L’accueil des personnes précaires et sans-abri est une préoccupation constante des bibliothèques de Lyon. Entre mi 2013 et 2015, nous avons travaillé sur le règlement de visite, un règlement intérieur d’accueil au sein des bibliothèques. Il s’agissait de définir nos règles, de s’assurer qu’on n’excluait personne. A cette époque, nous nous sommes inspirés du travail réalisé par Serge Paugam au sein de la bibliothèque du Centre Pompidou [1]. Il a réalisé un important travail d’observation des personnes en précarité.

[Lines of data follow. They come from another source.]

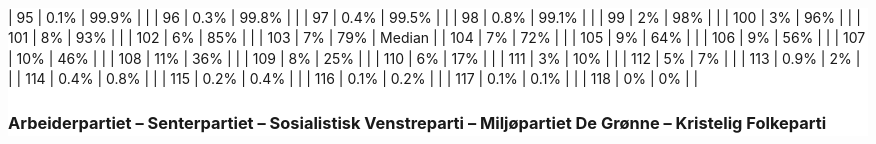 | 95 | 0.1% | 99.9% |  |
| 96 | 0.3% | 99.8% |  |
| 97 | 0.4% | 99.5% |  |
| 98 | 0.8% | 99.1% |  |
| 99 | 2% | 98% |  |
| 100 | 3% | 96% |  |
| 101 | 8% | 93% |  |
| 102 | 6% | 85% |  |
| 103 | 7% | 79% | Median |
| 104 | 7% | 72% |  |
| 105 | 9% | 64% |  |
| 106 | 9% | 56% |  |
| 107 | 10% | 46% |  |
| 108 | 11% | 36% |  |
| 109 | 8% | 25% |  |
| 110 | 6% | 17% |  |
| 111 | 3% | 10% |  |
| 112 | 5% | 7% |  |
| 113 | 0.9% | 2% |  |
| 114 | 0.4% | 0.8% |  |
| 115 | 0.2% | 0.4% |  |
| 116 | 0.1% | 0.2% |  |
| 117 | 0.1% | 0.1% |  |
| 118 | 0% | 0% |  |

### Arbeiderpartiet – Senterpartiet – Sosialistisk Venstreparti – Miljøpartiet De Grønne – Kristelig Folkeparti
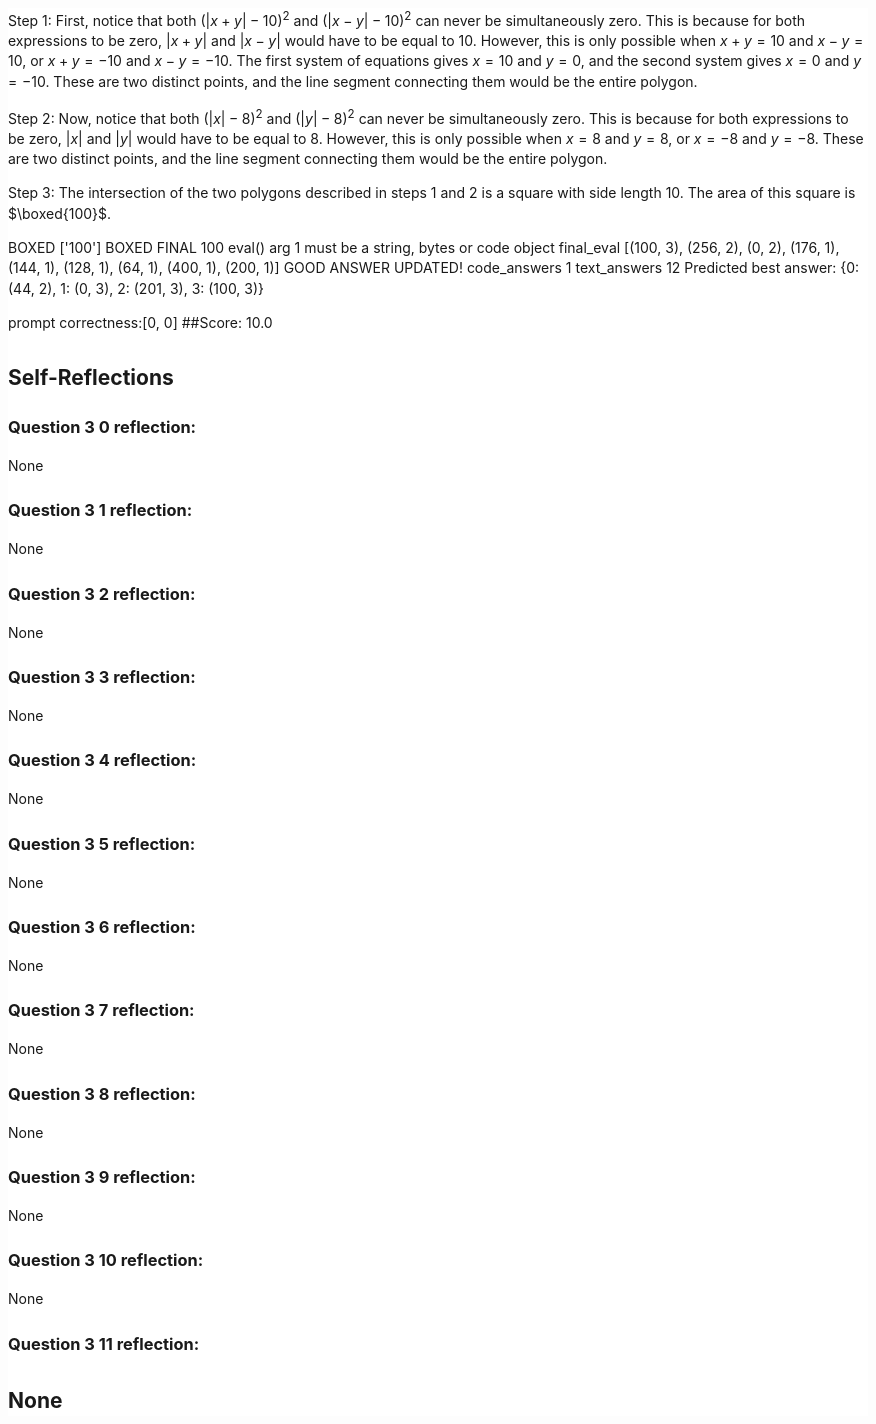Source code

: Step 1: First, notice that both $(\vert x + y \vert - 10)^2$ and $(\vert x - y \vert - 10)^2$ can never be simultaneously zero. This is because for both expressions to be zero, $\vert x + y \vert$ and $\vert x - y \vert$ would have to be equal to 10. However, this is only possible when $x + y = 10$ and $x - y = 10$, or $x + y = -10$ and $x - y = -10$. The first system of equations gives $x = 10$ and $y = 0$, and the second system gives $x = 0$ and $y = -10$. These are two distinct points, and the line segment connecting them would be the entire polygon.

Step 2: Now, notice that both $(\vert x \vert - 8)^2$ and $(\vert y \vert - 8)^2$ can never be simultaneously zero. This is because for both expressions to be zero, $\vert x \vert$ and $\vert y \vert$ would have to be equal to 8. However, this is only possible when $x = 8$ and $y = 8$, or $x = -8$ and $y = -8$. These are two distinct points, and the line segment connecting them would be the entire polygon.

Step 3: The intersection of the two polygons described in steps 1 and 2 is a square with side length 10. The area of this square is $\boxed{100}$.

BOXED ['100']
BOXED FINAL 100
eval() arg 1 must be a string, bytes or code object final_eval
[(100, 3), (256, 2), (0, 2), (176, 1), (144, 1), (128, 1), (64, 1), (400, 1), (200, 1)]
GOOD ANSWER UPDATED!
code_answers 1 text_answers 12
Predicted best answer: {0: (44, 2), 1: (0, 3), 2: (201, 3), 3: (100, 3)}

prompt correctness:[0, 0]
##Score: 10.0

## Self-Reflections

### Question 3 0 reflection:
None
### Question 3 1 reflection:
None
### Question 3 2 reflection:
None
### Question 3 3 reflection:
None
### Question 3 4 reflection:
None
### Question 3 5 reflection:
None
### Question 3 6 reflection:
None
### Question 3 7 reflection:
None
### Question 3 8 reflection:
None
### Question 3 9 reflection:
None
### Question 3 10 reflection:
None
### Question 3 11 reflection:
None
---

Nous y avons bien retrouvé nos publics et nos problématiques.
Nous avons axé notre politique d’accueil auprès des personnes en précarité sur quelques axes forts :
- La bibliothèque, en tant que service public, doit proposer des services adaptés aux personnes en précarité (et quand les demandes sortent du champ de compétences, nous devons pouvoir les orienter vers d’autres structures, nous avons donc créé une boite à outil pour l’accueil des bibliothèques)
- L’accueil doit pouvoir s’adapter, trouver une forme de souplesse par des ajustements constants, pour ne pas exclure les personnes en situation de précarité.
Il fallait tout d’abord leur garantir l’accès à la bibliothèque. Le justificatif de domicile constitue pour eux un frein à l’inscription. Nous avons donc opté pour une déclaration sur l’honneur, sans besoin de présenter un justificatif de domicile. De la même manière, l’accès aux postes informatiques pour une heure peut se faire en présentant par exemple, une carte TCL. L’accès n’est pas soumis à présentation d’une pièce d’identité officielle. On s’adapte également aux besoins spécifiques des personnes. Des demandeurs d’emplois, par exemple, peuvent avoir besoin d’un poste informatique sur une plus longue durée, nous cherchons à répondre à ce besoin en fonction des possibilités.
On attire aussi l’attention sur leurs responsabilités, notamment dans le prêt de livres : comme tout le monde, ils sont responsables des livres qu’ils empruntent.
Nous devons aussi réguler. C’est en particulier le cas pour les personnes qui s’endorment à la bibliothèque. Les gens qui dorment dans nos établissements le font pour des raisons diverses et variées, allant du « petit coup de barre » à des gens qui viennent précisément à la bibliothèque pour dormir en journée. On intervient auprès de ces personnes dès lors que l’on constate une sieste prolongée car ce n’est pas notre vocation et que cela gêne les autres utilisateurs. Parmi les ajustements que nous avons réalisés, nous avons progressivement enlevé les canapés, qui permettent de s’allonger, pour les remplacer par des fauteuils. En outre, nous avons une règle d’intervention spécifique qui concerne le hall de la bibliothèque de la Part-Dieu où nous intervenons dans les 5 minutes car nous avons connu des situations avec jusqu’à une vingtaine de personnes installées, ce qui perturbait notre fonctionnement (et au final nuisait à notre vocation d’accueil tous publics).
Enfin, nous avons observé que de nombreuses personnes s’adressaient à nos agents pour régler des questions administratives qui les préoccupaient. Nous avons décidé de mettre en place un service d’écrivain public pour répondre à ce besoin.
La bibliothèque fonctionne comme un lieu un peu à part où les croisements et les rencontres sont possibles, ce que nous voulons conserver.
[1] Des pauvres à la bibliothèque, enquête au centre Pompidou, Serge Paugam, Camilla Georgetti, PUF Le lien social, 2013.